____ Verilen Metin

9 Ağustos 2016 Salı

FETHULLAHÇI ÖRÜMCEK AĞI



Tarih 29 Haziran 2009...
Türk Solu'nun 242. sayısı "Fethullahçı Örümcek Ağı" kapağıyla çıkmıştı. (Yazının tamamı bu paylaşımın altında)
Ara başlıklar şöyle:
- Abant Platformu: Ordu düşmanı yaygara platformu
- Fethullahçı yaygaranın etkisi
- Fethullahçı yaygara Türk milletinin kafasını eziyor
- Fethullahçıların Emniyetten Yargıya sızma operasyonu
- Toplum içindeki Fethullahçı virüs
- Geleneklerindeki Ordu düşmanlığı
- Fethullahçı tehlikenin esas kaynağı: Amerikan desteği

Yazıyı da ben kaleme almışım. Çok iyi hatırlıyorum, bu yazı yüzünden hem yazarı hem de derginin sorumlu yazı işleri müdürü olarak hakkımda dava açılmıştı Fethullah Gülen tarafından.

Tarihi tekrar hatırlatıyorum: 2009. AKP ile Cemaatin kol kola neşe içinde ülkeyi yönettiği yıllar. Ergenekon tertibinin en karanlık günleri. Pek çok muhalif ismin "aman bana da dokunmasınlar" dediği o dönemde bu kapağı çıkarmış ve devlet içindeki Fethullahçı örgütlenmeyi anlatmıştık.

Bugünlerde bakıyorum da herkes Cemaat düşmanı kesilmiş. Eeee, nasıl olsa AKP de Cemaat karşıtı oldu, şimdi kolay Fethullahçılar şöyledir, böyledir demek. Ama tekrar ediyorum, bugün televizyonlarda atıp tutanlar, şu kapağı yaptığımız 2009 yılında ne yapıyordu? Cemaate nasıl yanaşırım da bir ihale kaparım, çocuğumu okuturum, yeğenimi memur yaparım derdinde pek çoğu. O dönem Cemaatle kol kola girenler, mesela Melih Gökçek gibileri, bugün gelmiş Başyazarımız Gökçe Fırat'a (haşa) FETÖ'cü diye saldırıyor. Aslında yapmak istedikleri hem kendilerinin Cemaat ile ittifaklarını unutturmak hem de Gökçe Fırat'ı hapse atıp "sahte diploma" mevzusunu unutturmak.

________

## [Görevler ve Alıştırmalar]
A - Verilen metne göre aşağıdaki soruları yanıtlayınız.
(i) Türk Solu'nun "Fethullahçı Örümcek Ağı" kapağıyla çıkan sayısı kaçıncı sayıdır?
(ii) Yazı nedeniyle yazar hakkında dava kim tarafından açılmıştır?
(iii) Gökçe Fırat'a FETÖ'cü diye saldıranlara örnek olarak hangi isim verilmektedir?
B - Verilen metinde "Yazıyı da ben" sözcükleriyle başlayıp "Fethullah Gülen tarafından." sözcükleriyle biten bölümün tamamını aynen yeniden yazınız.

____ Kayıt Kümesi

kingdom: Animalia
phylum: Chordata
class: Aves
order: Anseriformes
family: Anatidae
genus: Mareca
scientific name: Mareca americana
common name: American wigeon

________
____ Kayıt Kümesi

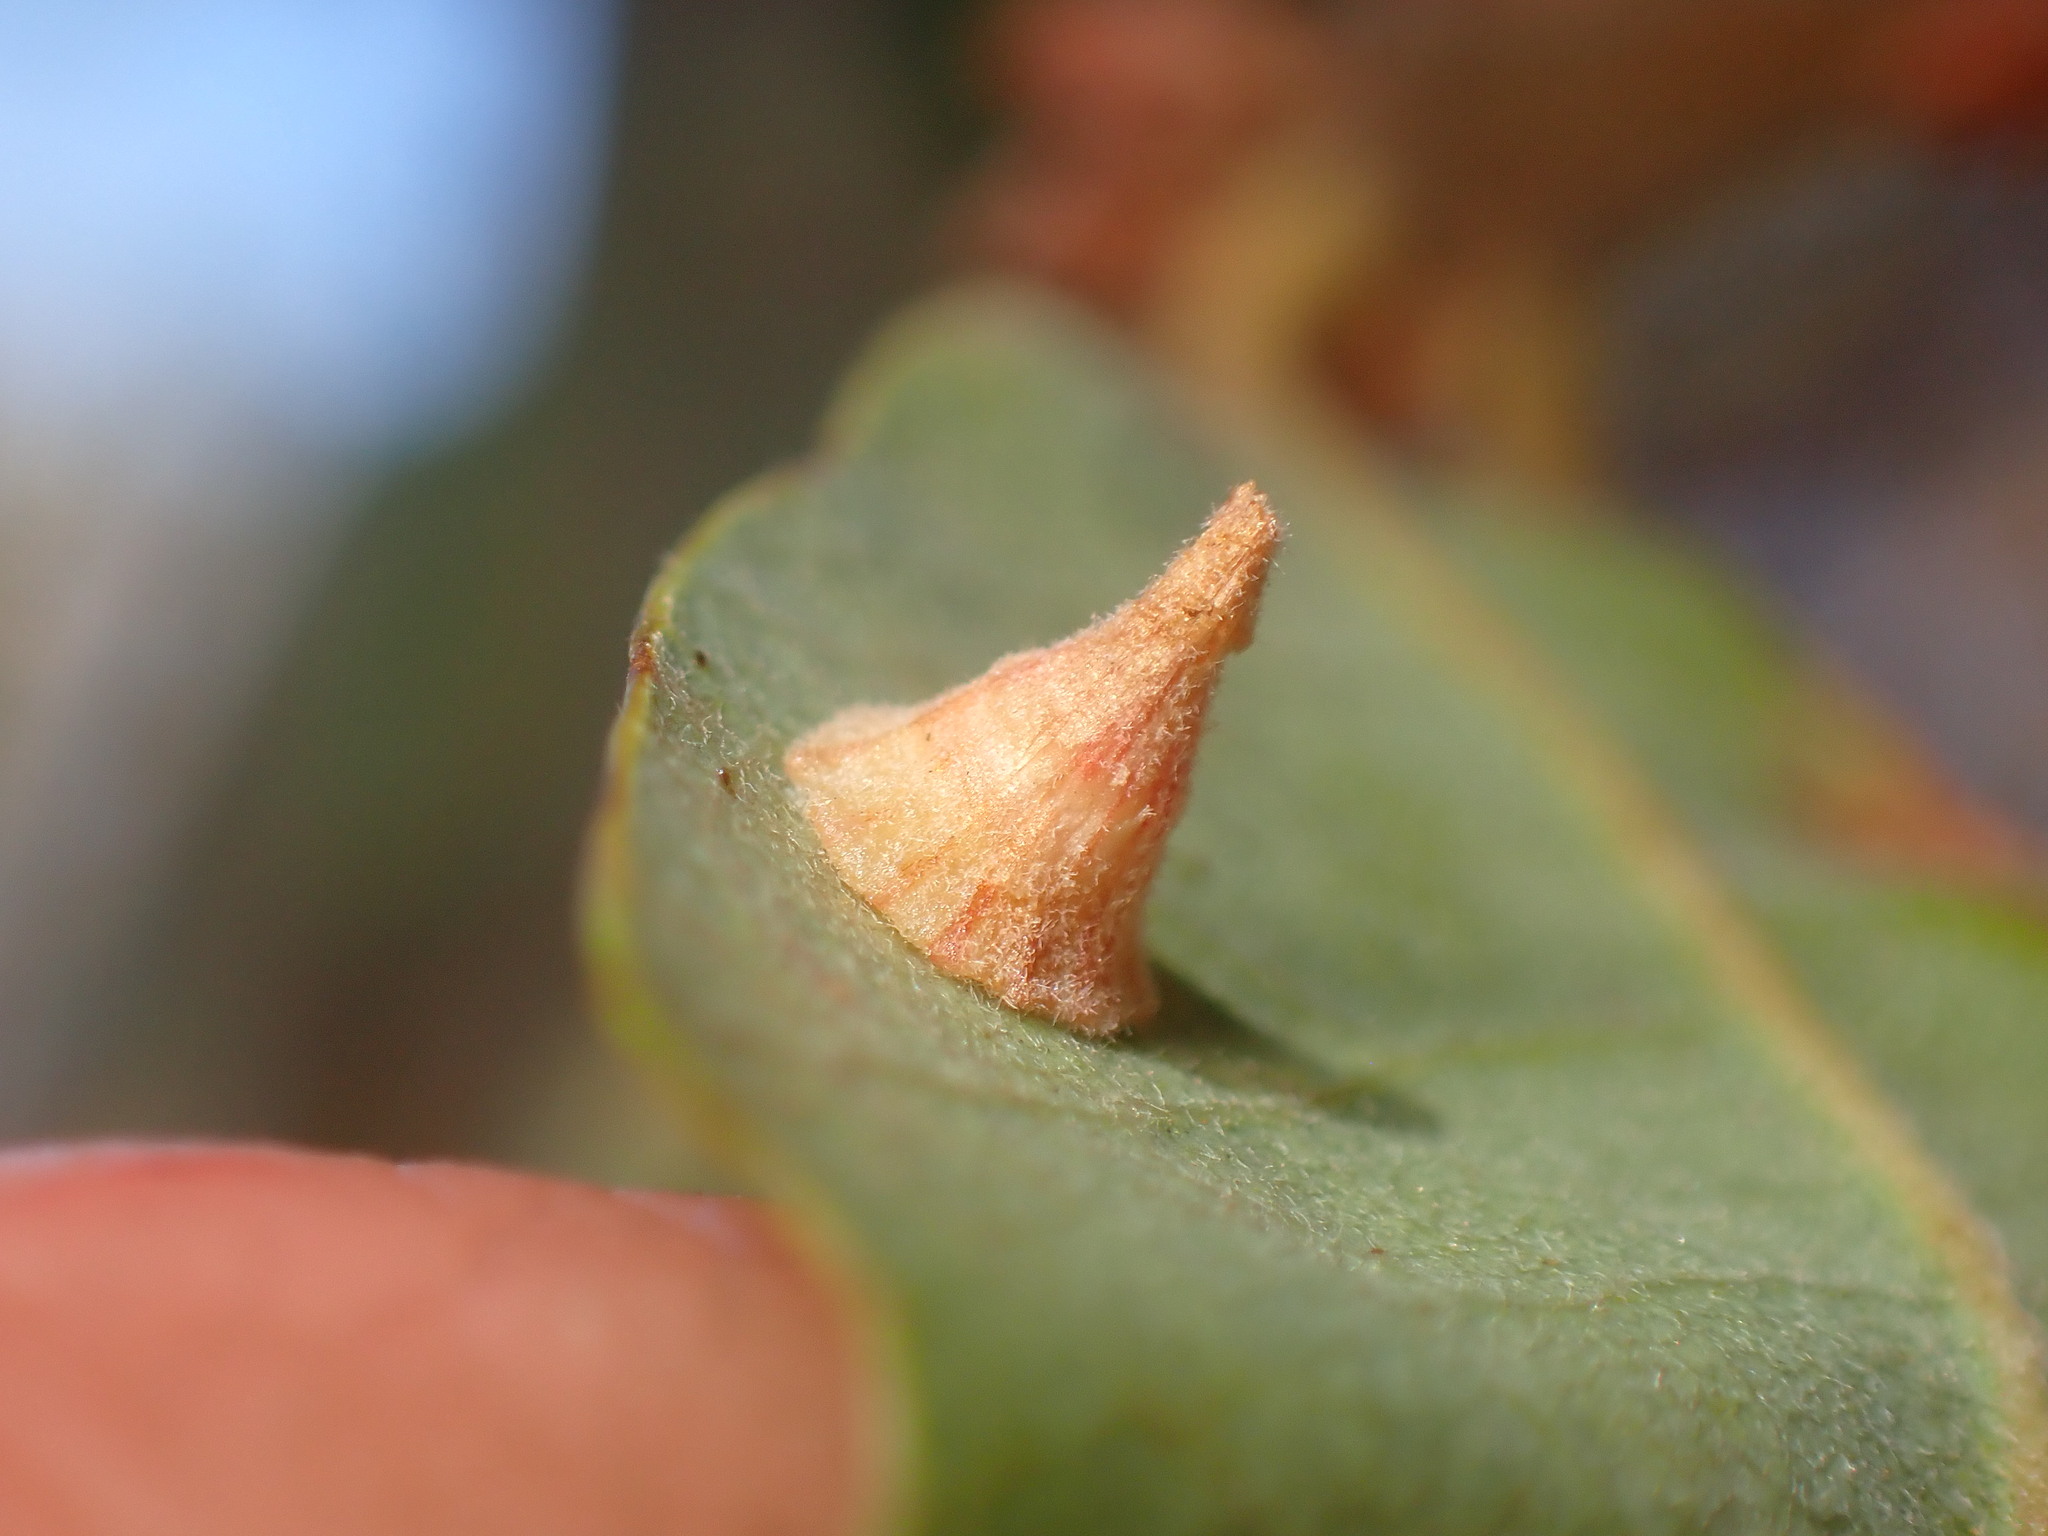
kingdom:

________

## [Görev Bazında Çözümler]
A -
(i) 242. sayı
(ii) Fethullah Gülen
(iii) Melih Gökçek

B -
Yazıyı da ben kaleme almışım. Çok iyi hatırlıyorum, bu yazı yüzünden hem yazarı hem de derginin sorumlu yazı işleri müdürü olarak hakkımda dava açılmıştı Fethullah Gülen tarafından.